[[ THE RECORDS, beginning ]]

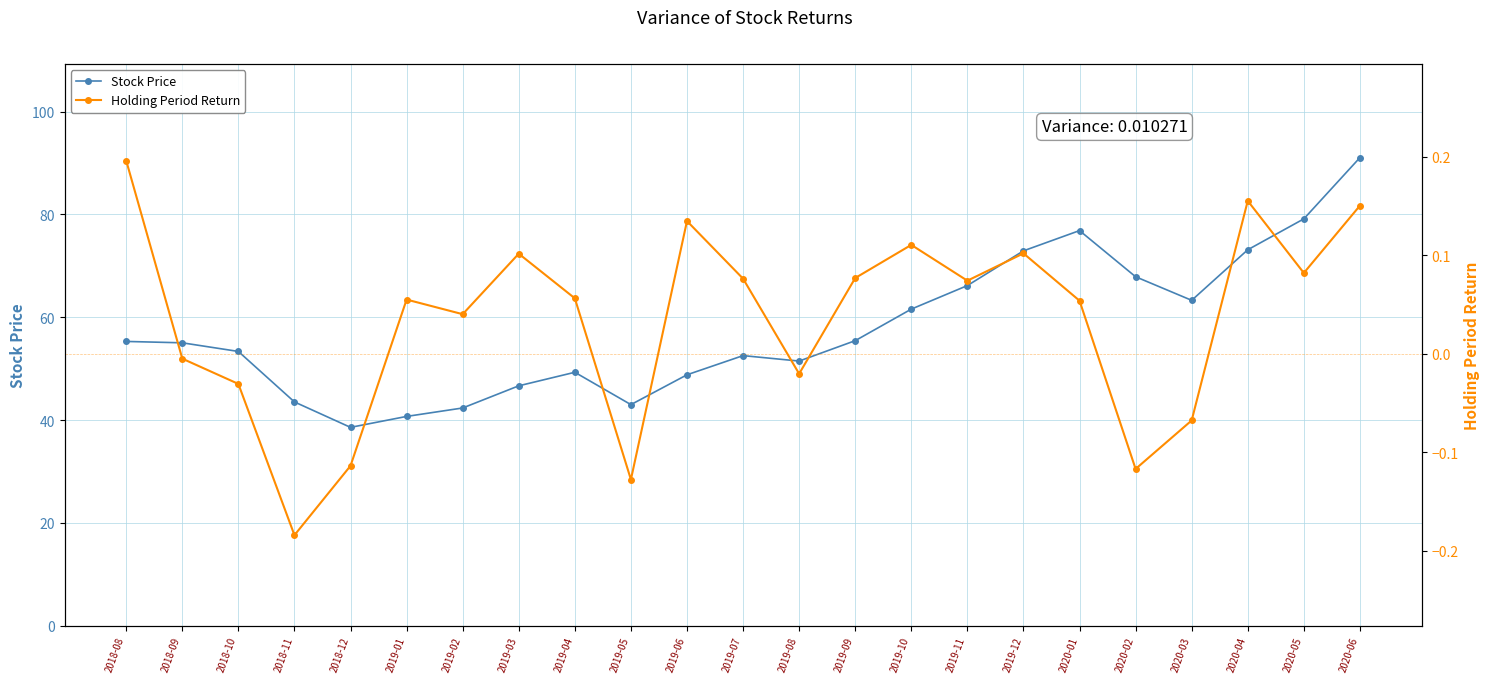

What is the sum of the Holding Period Return values at 2019-04 and 2018-08?

0.3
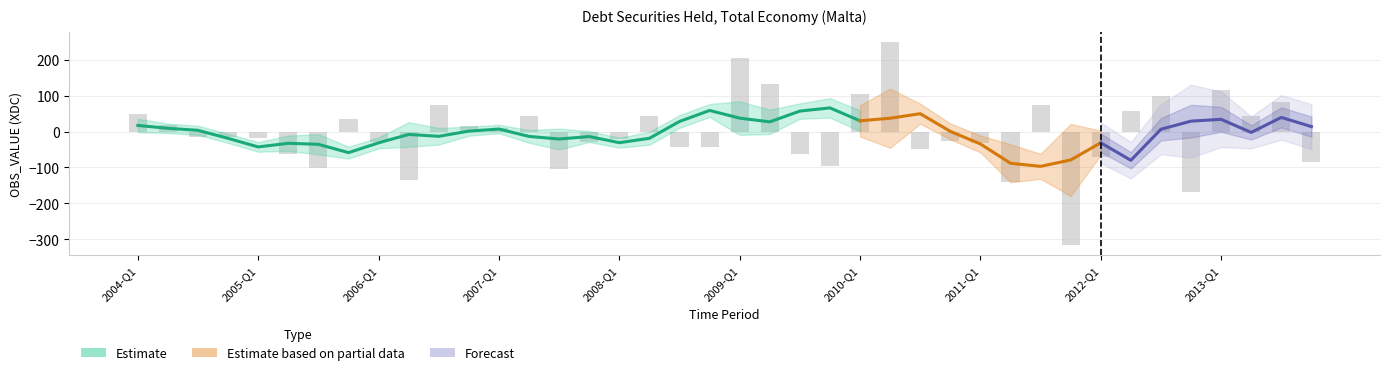

What position from the left is 2007-Q4?

16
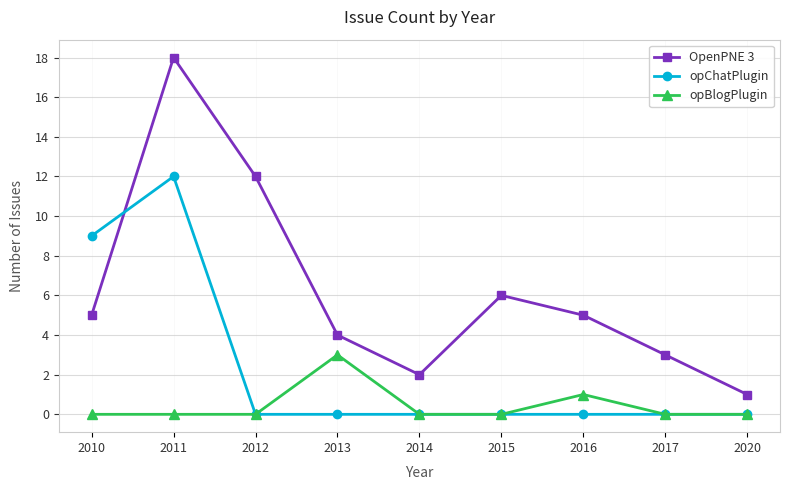

At how many categories does at least one series exceed 13?

1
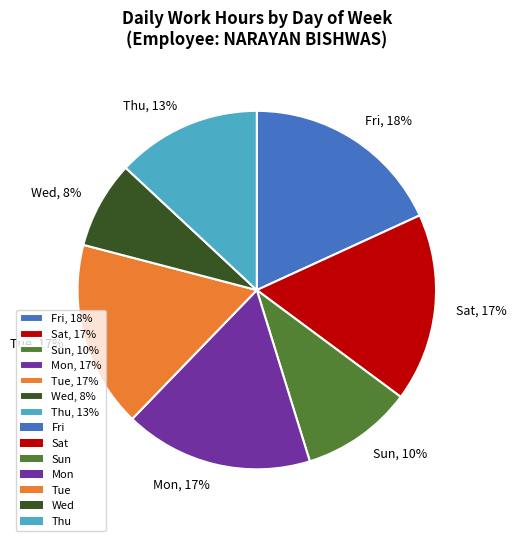

Combined, do Fri, 18% and Sun, 10% account for over 50%?

No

[[ THE RECORDS, end ]]

▶ WORK TASK
Recast the records above as a Markdown table with two columns, Row and Line, giving each non-blank line its own numbered row. Skip the blank lines and leave the pictures out.

▶ ANSWER TO THE PROBLEM
| Row | Line |
|---|---|
| 1 | What is the sum of the Holding Period Return values at 2019-04 and 2018-08? |
| 2 | 0.3 |
| 3 | What position from the left is 2007-Q4? |
| 4 | 16 |
| 5 | At how many categories does at least one series exceed 13? |
| 6 | 1 |
| 7 | Combined, do Fri, 18% and Sun, 10% account for over 50%? |
| 8 | No |